The iproskurina/qwen-500m-biasinbios-pt-factory-real-base-npacking model is a compact 0.5 billion parameter language model, derived from the Qwen/Qwen2.5-0.5B architecture. It features a substantial context length of 32768 tokens, making it suitable for processing longer sequences despite its smaller size.

Key Characteristics

  • Base Model: Fine-tuned from Qwen/Qwen2.5-0.5B, leveraging its foundational capabilities.
  • Specialized Fine-tuning: The model has undergone specific fine-tuning on the bias_in_bios_pt_train_real dataset.
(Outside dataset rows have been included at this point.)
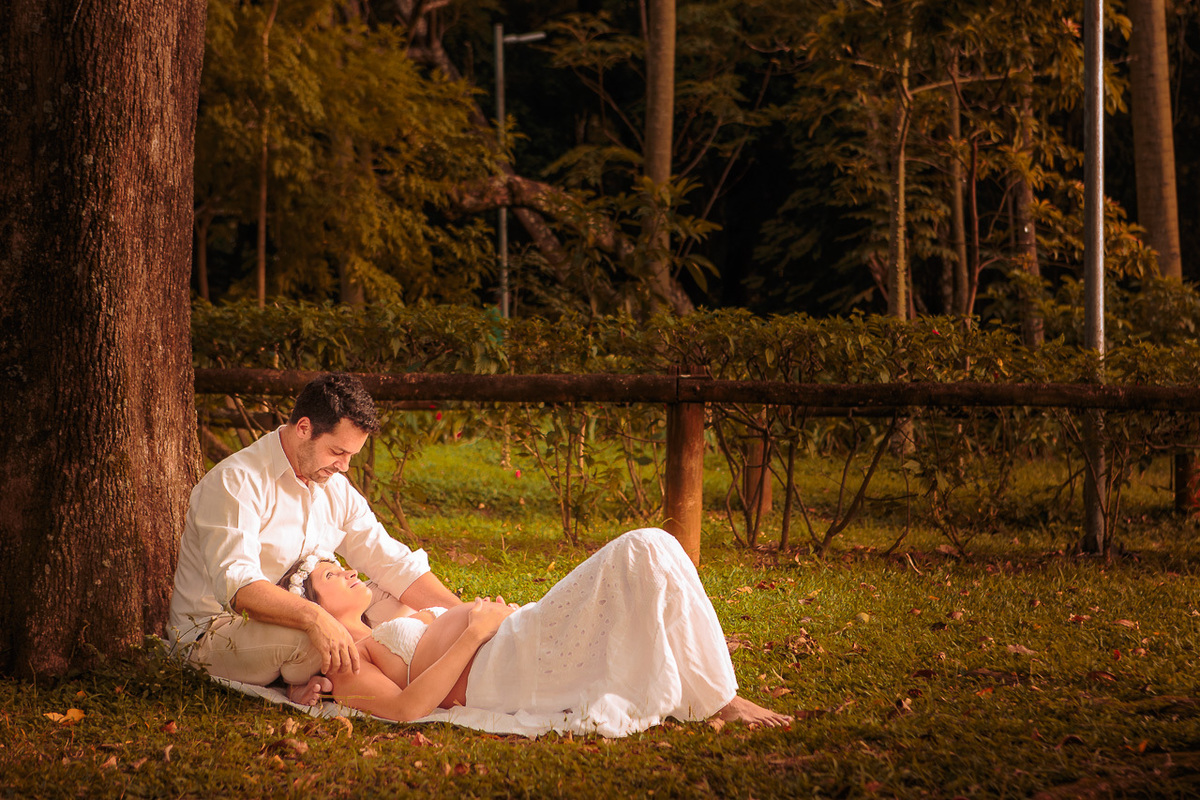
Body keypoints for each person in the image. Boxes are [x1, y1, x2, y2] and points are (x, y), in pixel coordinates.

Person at [287, 527, 793, 737]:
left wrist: (489, 619)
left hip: (521, 635)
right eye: (331, 575)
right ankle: (721, 699)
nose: (348, 572)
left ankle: (715, 693)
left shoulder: (382, 620)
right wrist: (474, 632)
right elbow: (404, 710)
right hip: (503, 665)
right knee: (644, 547)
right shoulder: (347, 660)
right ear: (313, 606)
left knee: (654, 551)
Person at [167, 373, 461, 698]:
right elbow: (239, 588)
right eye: (337, 451)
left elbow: (391, 561)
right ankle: (364, 681)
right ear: (304, 428)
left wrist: (463, 614)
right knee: (315, 642)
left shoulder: (332, 486)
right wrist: (315, 618)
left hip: (306, 608)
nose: (344, 466)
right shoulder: (236, 482)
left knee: (401, 601)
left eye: (351, 456)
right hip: (216, 630)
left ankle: (321, 675)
This suggests a specialization in tasks related to bias detection, analysis, or mitigation within biographical text data.
  • Training Configuration: Training involved a learning rate of 5e-05, a batch size of 2 (with 16 gradient accumulation steps for an effective batch size of 32), and a cosine learning rate scheduler with a 0.1 warmup ratio over 1 epoch.

Potential Use Cases

Given its fine-tuning on a bias-related dataset, this model is likely best suited for:

  • Research and development in AI ethics and fairness, particularly concerning bias in biographical information.
  • Applications requiring a compact model for specific text analysis tasks where bias detection or mitigation is a factor.
  • Experiments with smaller, specialized language models for resource-constrained environments.